Oh most people get excited when it comes to marriage. You’ll start to think about wedding dress(es), invitations, catering, goodies, decorations, bridesmaids and honeymoon. You’ll be imagining your dream wedding and wanting to walk down the aisle with long wedding dress train and later of the day you’ll go for outdoor photoshoot. You’d insist to have the session on the same day because you wouldn’t want to lose the make up that’s going to cost you RM400. You’ll be counting months and weeks and turn bridezilla as you approach closer to your D day.
Sounds great! But you know what?
All this ladies, is just a teensy portion of the whole marriage story. As I wrote before on Why Being Single Is Okay, are you looking forward for wedding more than the marriage itself? Have you really considered what your life is going to be after getting married? I shall say this again, it may not be easy and one way is from losing your friendship.
Okay I gotta be honest here. Some people lost them all, while others are still able to keep in touch with their mates. I’m not saying this to scare you, rather I’m mentally preparing you that once you tie the knot, you responsibilities multiply. If life was previously just about work, you still have lots of remaining time for friends and family back in home town. If you feel like balik kampung, no one can say anything because you make that choice.

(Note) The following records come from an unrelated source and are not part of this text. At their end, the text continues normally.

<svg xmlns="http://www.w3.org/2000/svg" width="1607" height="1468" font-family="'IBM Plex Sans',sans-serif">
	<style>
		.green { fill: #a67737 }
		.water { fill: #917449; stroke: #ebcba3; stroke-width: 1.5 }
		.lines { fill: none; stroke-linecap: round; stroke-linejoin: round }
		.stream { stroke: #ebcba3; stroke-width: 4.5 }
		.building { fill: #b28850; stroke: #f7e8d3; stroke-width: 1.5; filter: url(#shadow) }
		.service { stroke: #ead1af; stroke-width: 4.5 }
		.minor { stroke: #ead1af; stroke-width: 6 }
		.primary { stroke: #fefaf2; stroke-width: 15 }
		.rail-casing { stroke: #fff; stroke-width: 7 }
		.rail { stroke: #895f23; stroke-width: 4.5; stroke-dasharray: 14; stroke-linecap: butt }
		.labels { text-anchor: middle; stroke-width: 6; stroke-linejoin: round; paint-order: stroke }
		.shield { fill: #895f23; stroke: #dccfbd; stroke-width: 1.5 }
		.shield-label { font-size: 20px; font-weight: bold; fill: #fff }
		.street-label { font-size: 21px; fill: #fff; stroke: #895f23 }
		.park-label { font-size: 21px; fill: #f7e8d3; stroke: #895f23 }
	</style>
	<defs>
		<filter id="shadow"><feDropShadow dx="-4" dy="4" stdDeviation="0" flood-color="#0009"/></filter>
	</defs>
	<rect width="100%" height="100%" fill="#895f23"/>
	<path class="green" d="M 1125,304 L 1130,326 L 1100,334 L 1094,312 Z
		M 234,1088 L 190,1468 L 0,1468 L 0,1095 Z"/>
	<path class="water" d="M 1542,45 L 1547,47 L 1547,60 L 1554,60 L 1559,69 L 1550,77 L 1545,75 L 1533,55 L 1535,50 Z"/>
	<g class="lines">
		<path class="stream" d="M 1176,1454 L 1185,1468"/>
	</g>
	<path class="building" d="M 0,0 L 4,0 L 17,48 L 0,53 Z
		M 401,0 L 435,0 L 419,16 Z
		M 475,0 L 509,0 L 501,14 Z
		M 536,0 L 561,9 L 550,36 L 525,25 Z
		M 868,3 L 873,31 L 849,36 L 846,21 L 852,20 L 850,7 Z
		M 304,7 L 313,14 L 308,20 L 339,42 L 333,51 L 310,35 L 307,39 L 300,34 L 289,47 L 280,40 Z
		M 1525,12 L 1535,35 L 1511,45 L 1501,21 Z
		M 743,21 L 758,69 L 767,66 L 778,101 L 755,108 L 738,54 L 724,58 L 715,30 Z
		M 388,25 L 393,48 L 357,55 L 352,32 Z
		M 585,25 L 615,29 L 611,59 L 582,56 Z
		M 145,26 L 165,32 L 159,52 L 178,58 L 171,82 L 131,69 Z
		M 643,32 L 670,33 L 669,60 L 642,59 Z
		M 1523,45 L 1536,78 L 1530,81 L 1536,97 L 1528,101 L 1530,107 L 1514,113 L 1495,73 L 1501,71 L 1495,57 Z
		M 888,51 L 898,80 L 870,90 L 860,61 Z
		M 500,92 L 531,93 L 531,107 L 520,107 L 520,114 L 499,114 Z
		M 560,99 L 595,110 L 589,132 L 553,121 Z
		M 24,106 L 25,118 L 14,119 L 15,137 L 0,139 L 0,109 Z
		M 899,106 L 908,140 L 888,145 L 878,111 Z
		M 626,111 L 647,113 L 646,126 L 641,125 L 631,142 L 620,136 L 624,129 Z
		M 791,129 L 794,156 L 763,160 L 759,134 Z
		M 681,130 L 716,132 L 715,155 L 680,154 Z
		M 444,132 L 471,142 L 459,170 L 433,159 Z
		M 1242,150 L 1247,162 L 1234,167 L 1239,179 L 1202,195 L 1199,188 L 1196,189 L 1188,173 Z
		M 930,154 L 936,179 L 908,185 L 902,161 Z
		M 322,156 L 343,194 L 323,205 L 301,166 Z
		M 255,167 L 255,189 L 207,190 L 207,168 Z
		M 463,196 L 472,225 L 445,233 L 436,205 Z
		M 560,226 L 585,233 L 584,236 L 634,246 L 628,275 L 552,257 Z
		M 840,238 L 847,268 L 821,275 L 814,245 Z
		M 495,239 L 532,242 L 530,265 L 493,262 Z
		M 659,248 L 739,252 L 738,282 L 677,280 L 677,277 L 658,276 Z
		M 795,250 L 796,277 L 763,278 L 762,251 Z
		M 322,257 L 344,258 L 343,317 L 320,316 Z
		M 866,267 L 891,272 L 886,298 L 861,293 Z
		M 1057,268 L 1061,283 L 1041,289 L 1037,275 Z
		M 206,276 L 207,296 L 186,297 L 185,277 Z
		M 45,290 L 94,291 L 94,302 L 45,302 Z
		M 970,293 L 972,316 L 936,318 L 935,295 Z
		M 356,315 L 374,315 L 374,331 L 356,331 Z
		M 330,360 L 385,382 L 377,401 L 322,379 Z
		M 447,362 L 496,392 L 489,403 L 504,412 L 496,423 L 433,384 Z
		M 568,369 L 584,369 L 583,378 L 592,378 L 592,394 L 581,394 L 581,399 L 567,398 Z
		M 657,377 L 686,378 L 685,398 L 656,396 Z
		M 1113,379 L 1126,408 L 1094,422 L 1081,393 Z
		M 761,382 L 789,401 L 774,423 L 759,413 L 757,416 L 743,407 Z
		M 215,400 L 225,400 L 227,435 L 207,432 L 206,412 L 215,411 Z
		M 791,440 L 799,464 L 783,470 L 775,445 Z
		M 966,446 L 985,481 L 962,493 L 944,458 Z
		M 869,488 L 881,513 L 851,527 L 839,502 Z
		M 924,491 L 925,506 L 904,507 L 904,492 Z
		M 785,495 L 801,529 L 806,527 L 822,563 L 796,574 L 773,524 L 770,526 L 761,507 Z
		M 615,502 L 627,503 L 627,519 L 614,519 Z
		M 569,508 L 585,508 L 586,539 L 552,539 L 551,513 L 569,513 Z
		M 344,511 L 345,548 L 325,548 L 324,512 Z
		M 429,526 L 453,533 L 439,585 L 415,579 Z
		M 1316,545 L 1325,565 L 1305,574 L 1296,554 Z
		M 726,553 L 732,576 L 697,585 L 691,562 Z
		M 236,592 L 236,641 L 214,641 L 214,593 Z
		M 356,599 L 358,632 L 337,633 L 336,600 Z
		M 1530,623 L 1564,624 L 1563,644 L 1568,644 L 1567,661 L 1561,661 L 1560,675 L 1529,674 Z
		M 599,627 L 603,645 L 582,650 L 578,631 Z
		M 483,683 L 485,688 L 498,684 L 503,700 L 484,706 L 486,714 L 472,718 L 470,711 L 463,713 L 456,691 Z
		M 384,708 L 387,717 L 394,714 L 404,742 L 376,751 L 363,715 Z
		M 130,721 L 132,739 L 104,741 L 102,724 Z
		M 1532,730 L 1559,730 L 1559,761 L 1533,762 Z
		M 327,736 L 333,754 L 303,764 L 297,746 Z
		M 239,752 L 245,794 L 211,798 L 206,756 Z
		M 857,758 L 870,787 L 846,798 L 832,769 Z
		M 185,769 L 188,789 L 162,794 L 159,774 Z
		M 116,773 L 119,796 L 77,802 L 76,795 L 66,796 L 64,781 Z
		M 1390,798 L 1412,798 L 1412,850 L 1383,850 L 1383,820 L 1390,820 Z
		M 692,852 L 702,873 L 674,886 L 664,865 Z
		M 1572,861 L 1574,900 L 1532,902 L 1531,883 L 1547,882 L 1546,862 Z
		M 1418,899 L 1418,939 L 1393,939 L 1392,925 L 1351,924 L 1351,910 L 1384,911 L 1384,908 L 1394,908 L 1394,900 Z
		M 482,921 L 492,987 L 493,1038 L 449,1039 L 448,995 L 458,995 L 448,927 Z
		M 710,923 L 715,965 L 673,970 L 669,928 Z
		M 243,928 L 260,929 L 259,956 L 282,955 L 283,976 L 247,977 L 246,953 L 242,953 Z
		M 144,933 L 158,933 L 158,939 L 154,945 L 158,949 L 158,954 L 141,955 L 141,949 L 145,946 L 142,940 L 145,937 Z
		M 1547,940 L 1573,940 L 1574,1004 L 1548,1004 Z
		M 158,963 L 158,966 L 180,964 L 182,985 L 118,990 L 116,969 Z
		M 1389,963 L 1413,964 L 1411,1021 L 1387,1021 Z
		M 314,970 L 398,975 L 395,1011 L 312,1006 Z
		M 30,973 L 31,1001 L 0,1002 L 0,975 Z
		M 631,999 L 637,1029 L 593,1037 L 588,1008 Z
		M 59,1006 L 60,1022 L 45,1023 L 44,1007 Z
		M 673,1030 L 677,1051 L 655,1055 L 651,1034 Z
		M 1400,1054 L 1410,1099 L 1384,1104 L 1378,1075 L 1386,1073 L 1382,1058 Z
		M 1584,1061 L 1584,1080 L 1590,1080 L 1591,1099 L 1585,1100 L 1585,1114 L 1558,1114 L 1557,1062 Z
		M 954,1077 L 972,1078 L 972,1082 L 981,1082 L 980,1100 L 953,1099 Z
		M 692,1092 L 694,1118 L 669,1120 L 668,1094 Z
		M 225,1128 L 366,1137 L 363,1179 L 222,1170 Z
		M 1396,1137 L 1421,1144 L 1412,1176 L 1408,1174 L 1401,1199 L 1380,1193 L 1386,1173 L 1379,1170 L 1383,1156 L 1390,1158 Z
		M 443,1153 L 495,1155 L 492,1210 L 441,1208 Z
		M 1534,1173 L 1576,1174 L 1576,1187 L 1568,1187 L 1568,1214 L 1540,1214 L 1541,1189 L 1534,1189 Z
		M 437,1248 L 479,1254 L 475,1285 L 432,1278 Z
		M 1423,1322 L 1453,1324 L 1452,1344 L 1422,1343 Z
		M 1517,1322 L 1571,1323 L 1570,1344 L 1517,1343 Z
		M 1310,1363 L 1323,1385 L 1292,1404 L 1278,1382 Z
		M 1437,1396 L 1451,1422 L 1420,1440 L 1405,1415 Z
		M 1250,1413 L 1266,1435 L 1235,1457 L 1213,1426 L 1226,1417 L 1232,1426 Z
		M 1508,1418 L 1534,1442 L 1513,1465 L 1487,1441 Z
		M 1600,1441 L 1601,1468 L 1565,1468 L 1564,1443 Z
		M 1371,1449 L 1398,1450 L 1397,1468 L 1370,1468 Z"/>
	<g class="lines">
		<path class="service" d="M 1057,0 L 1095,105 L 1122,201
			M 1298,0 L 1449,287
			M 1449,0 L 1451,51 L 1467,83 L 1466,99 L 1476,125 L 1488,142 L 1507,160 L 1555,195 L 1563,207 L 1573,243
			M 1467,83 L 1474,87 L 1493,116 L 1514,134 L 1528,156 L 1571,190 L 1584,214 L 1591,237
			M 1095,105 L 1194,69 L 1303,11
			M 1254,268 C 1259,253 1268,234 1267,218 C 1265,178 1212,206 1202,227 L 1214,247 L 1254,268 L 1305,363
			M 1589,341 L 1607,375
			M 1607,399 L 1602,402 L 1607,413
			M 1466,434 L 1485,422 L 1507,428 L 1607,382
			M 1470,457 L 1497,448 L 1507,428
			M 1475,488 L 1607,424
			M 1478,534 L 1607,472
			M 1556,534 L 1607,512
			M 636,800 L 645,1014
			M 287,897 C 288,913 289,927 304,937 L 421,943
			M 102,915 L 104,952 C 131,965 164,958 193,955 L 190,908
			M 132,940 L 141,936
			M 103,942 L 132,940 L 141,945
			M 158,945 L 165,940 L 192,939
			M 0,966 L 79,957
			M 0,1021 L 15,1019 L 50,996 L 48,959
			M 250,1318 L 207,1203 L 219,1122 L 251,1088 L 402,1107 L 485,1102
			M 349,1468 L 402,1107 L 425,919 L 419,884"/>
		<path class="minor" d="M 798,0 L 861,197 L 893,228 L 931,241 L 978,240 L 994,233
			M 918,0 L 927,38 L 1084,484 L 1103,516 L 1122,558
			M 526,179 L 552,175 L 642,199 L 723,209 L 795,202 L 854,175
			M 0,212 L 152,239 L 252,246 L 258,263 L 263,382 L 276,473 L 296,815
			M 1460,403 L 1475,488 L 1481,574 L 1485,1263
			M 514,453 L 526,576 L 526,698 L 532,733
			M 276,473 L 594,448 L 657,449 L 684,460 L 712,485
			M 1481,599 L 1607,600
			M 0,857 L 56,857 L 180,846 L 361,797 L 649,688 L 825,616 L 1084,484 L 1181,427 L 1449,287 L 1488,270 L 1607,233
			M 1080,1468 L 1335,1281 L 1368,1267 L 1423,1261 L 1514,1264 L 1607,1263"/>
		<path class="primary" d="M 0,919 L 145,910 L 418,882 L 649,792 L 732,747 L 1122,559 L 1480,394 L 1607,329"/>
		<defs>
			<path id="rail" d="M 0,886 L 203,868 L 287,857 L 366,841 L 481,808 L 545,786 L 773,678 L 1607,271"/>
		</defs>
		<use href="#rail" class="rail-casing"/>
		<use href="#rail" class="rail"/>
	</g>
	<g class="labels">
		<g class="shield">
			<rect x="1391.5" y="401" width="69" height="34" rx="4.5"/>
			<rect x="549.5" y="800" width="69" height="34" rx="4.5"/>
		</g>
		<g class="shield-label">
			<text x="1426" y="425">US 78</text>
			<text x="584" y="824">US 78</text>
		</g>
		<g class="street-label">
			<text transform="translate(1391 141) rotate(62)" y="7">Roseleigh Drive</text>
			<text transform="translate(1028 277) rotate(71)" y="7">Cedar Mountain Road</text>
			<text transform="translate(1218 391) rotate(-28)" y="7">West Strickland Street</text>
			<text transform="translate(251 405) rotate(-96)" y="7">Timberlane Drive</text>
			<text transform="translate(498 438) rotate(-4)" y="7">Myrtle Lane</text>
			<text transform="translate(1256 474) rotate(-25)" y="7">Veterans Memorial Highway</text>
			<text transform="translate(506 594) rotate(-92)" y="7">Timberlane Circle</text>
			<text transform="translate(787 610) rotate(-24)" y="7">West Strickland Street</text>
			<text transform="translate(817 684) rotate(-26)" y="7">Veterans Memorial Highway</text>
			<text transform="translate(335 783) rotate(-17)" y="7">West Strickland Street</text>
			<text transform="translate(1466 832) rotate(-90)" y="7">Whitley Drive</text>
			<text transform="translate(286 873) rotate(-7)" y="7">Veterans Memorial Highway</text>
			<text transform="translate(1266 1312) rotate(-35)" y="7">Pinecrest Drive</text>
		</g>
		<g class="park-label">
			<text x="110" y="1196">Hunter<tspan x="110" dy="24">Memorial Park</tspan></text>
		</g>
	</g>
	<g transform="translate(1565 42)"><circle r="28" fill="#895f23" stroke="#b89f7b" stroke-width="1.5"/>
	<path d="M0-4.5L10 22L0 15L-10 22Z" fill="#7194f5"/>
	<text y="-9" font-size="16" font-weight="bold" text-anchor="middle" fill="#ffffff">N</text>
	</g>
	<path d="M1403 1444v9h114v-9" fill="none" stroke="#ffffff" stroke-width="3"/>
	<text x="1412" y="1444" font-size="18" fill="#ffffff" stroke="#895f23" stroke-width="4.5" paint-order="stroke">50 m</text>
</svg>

But when marriage rolls in, you gotta split your life into two. It will be your own life (family and friends) and your spouse’s. Probably you’d have to sacrifice the time that was formerly spent on your clique for the your husband’s family gathering. The first few months might still be okay but you’ll come to a point where your friends will say, “Ehh haven’t heard from you for ages! What has marriage done to you?”. This description of life here doesn’t necessarily depict mine. but this is plain common in married life. I knew you didn’t know, or you don’t bother to know because you’re only excited for your wedding.
But listen girl friends.
Reality can sometimes be a little harsh.
Unlike men, we women need our friends to talk about almost everything. You’ll reach to a point where you wouldn’t mind being far from your spouse because gurrrllll you gotta do what a girl gotta do. Some couples even fought because one wants a break from the routine and just hang out with friends but the other doesn’t agree. Or you’ll be “forced” to join your spouse to meet his/her friends but when you ask him/her to do the same, you get rejected.
Also, I’m not saying that you’re totally going to lose your friendship. No. But it’s more about you’re going to lose a huge portion of friendship in your life because again, your priorities have changed. Now this is only married life guys, don’t get me start with motherhood.
Okay, you can still meet up and catch up and get the latest updates from each other through text messages and phone calls. But you’ll have to consciously make effort to make that now. You gotta plan your days ahead, try to slot in a session with your friends. You gotta have to discuss with your spouse to find the right time for you to get some fresh air out there with them. If you’re a mother, this is especially important because you need to rejuvenate yourself by doing what you love with them that matter.
So if you’re getting married soon, I’d say bring this issue forward with your fiance/fiancee that you want some time with your friends probably every fortnight. If you’re already married, always remember that you deserve a break. Mother or not, we all need to unwind once in a while. And heyyy getting connected to friends is essential and friendship matters too!